Question

Find the percentage error in specific resistance given by $\rho = \dfrac{{\pi {r^2}R}}{l}$ where $r$ is the radius having value $\left( {0.2 \pm 0.02} \right)\,cm$, $R$ is the resistance of $\left( {60 \pm 2} \right)\Omega$ and $l$ is the length of $\left( {150 \pm 0.1} \right)\,cm.$
A. $5.85\,\%$
B. $11.7\,\%$
C. $23.4\,\%$
D. $35.1\,\%$

Answer 1

In the question radius, resistance and the length is given.
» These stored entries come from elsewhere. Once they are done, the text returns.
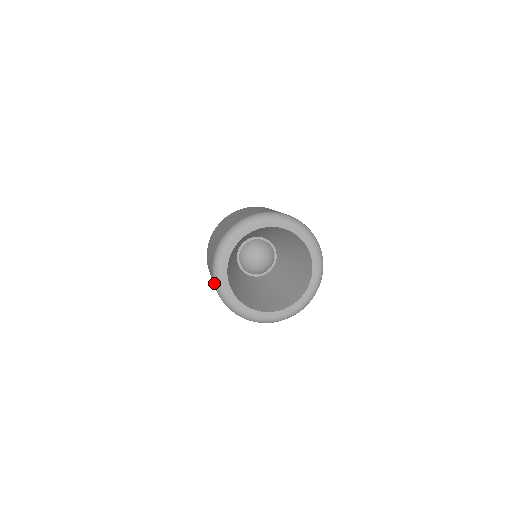
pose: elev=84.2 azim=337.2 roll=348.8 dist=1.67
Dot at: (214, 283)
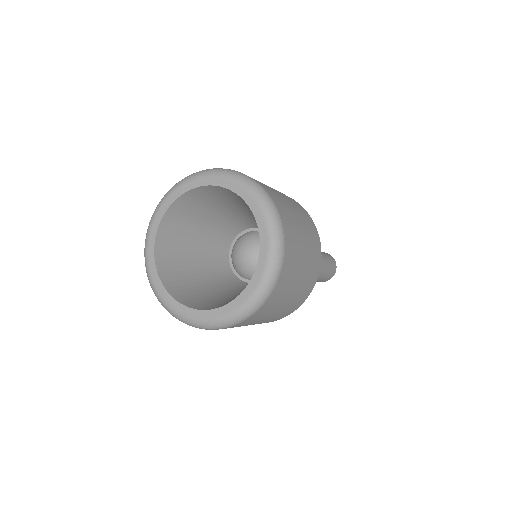
Dot at: occluded
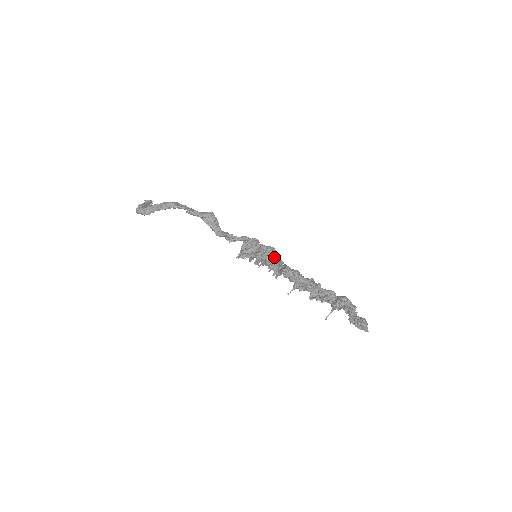
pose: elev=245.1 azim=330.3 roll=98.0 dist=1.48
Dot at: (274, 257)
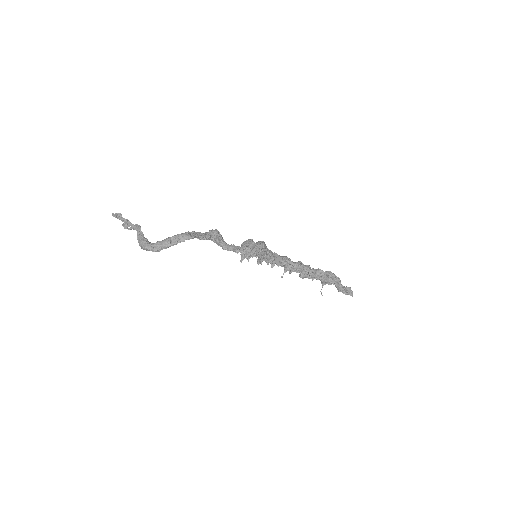
Dot at: (268, 251)
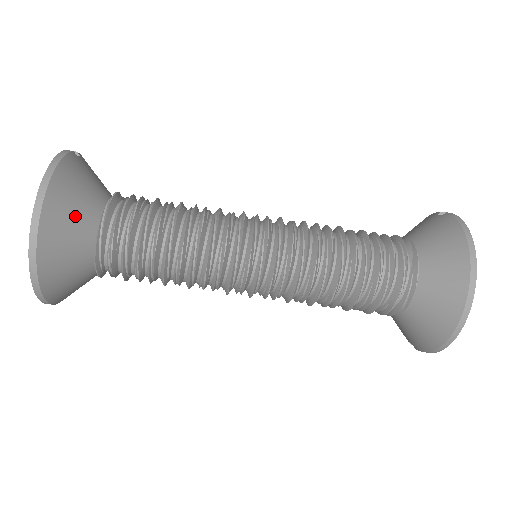
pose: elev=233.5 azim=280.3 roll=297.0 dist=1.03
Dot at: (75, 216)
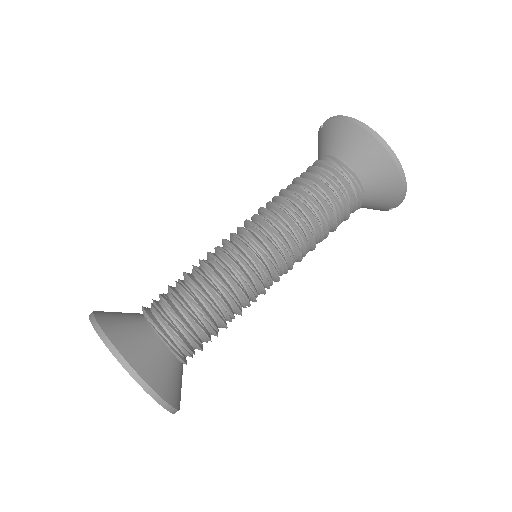
Dot at: (137, 337)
By simplifying the equation of specific resistance by using the logarithms and differentiations in the equation, we get the value of the percentage error in the specific resistance.

Complete step by step answer:
Given that $r \pm \Delta r = \left( {0.2 + 0.02} \right)\,{\text{and }}\left( {0.2 - 0.02} \right)\,cm\,$
$r \pm \Delta r = \left( {0.2 \pm 0.02} \right)\,cm$
$R \pm \Delta R = \left( {60 + 2} \right)\,\Omega \,\,{\text{and}}\left( {60 - 2} \right)\,\Omega$
$R \pm \Delta R = \left( {60 \pm 2} \right)\,\Omega$
$l \pm \Delta l = \left( {150 + 0.1} \right)\,cm\,{\text{and}}\left( {150 - 0.1} \right)$
$l \pm \Delta l = \left( {150 \pm 0.1} \right)$
Where,
$\Delta r,\Delta R,\Delta l$are the uncertainties in the radius, resistance and the length respectively, such that
$r = 0.2\,cm,\,\Delta r = 0.02\,cm$
$R = 60\,cm,\,\Delta R = 2cm$
$l = 150\,cm,\,\Delta l = 0.1\,cm$
The equation of finding the specific resistance is $\rho = \dfrac{{\pi {r^2}R}}{l}$
Applying logarithms and differentiations on the equation of specific resistance, we get
$\dfrac{{\Delta \rho }}{\rho }\, = \pm \left( {2\dfrac{{\Delta r}}{r} + \dfrac{{\Delta R}}{R} + \dfrac{{\Delta l}}{l}} \right)$
Substitute the known values in the above equation, we get
$\Rightarrow \dfrac{{\Delta \rho }}{\rho }\, = \pm \left( {2\dfrac{{0.02}}{{0.2}} + \dfrac{2}{{60}} + \dfrac{{0.1}}{{150}}} \right)$
Simplify the above equation, we get
$\Rightarrow \dfrac{{\Delta \rho }}{\rho } = 0.234$
We have to find the percentage error for the specific resistance so the values is multiple by 100
The percentage error in the specific resistance is given by,
Percentage error $\dfrac{{\Delta \rho }}{\rho } \times 100 = 0.234 \times 100$
$\Rightarrow$ Percentage error$\dfrac{{\Delta \rho }}{\rho } = 23.4\,\%$.
Therefore, the percentage error in the specific resistance is $23.4\,\%$.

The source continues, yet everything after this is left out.